According to recent Business Insider piece on P stock, Pandora had 76.2 million active users each month back in 2013. At the end of 2016, that number had only grown to 81 million. Even worse is that the vast bulk of these are users listening to the free and ad-supported subscription.
Contrast this to the 40 million to over 140 million active user growth that Spotify has seen. And here, the bulk of those have been paying customers.
That’s not particularly good. Nor is it great that listen time on the site has actually decreased. So, naturally, shares of P stock have cratered right along with it. Pandora stock is now sitting at all-time lows.
A White Knight for P Stock?
But that low share price might be exactly what Pandora needs. The P stock market cap is a very easy to eat $1.13 billion. And there is a lot there that a media or music group would want.
For one thing, all the data Pandora has collected over the years. The hallmark of Pandora’s streaming comes down to recommendations based on direct user “thumbs up” or thumbs down” ratings.
Much in the same way that Facebook (NASDAQ:FB) a huge cache of user data to entice advertisers with, P has done the same. If you’re a music executive, perusing through that data could lead to direct insights as to what will be the next big hit.
And, if you’re Facebook, imagine paring that data with you already large list of “likes” for a P subscriber. Pandora could be a huge coup for a company like Facebook, if it ingrates Pandora’s interface into its applications and allows advertisers to leverage its entire platform.
Pandora would be a nice tuck-in operation and allow them to leverage their user bases as well as the data needed to stream/play internet radio.
And interest is already there in the buyout arena. How can we forget “regular” radio play Sirius XM Radio (NASDAQ:SIRI). SIRI already made a $15 per share offer to Pandora last year and finally agreed to a $480 million 16% stake in P.
That stake was used to fend off a big by private equity house KKR. Innocently, KKR recently announced a $150 million investment in P to fend off another private equity group- Corvex Management.
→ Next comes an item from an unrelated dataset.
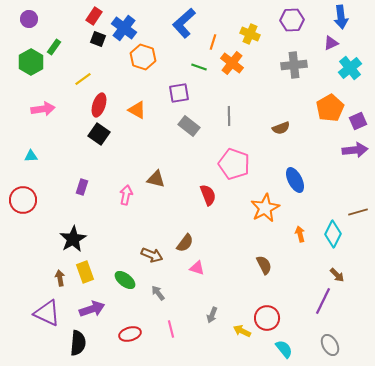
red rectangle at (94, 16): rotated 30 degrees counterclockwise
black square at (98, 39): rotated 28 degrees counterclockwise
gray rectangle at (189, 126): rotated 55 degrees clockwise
Clearly, others have already seen the value potential in Pandora’s platform. And with prices for the firm now sitting at historic lows and with a market cap less than $2 billion, I wouldn’t be surprised if Pandora starts getting some serious inquiries in the months ahead.
Perhaps even more so, when all that lower tax rate cash starts hitting corporate balance sheets.
P Is a Buyout Gamble
For investors, P’s value lies having Pandora tucked away inside some other company. And unless that happens, investors shouldn’t expect too much from P stock shares. The firm does produce a decent amount of revenue. However, that number has been declining and P has never turned a profit.
But at $4 per share, it might be worth the gamble and hold if/when the buyout comes. There’s value there, but only if it can be unlocked by someone else. And in that, Pandora might make a good choice for risk-seeking investors looking for a turnaround play.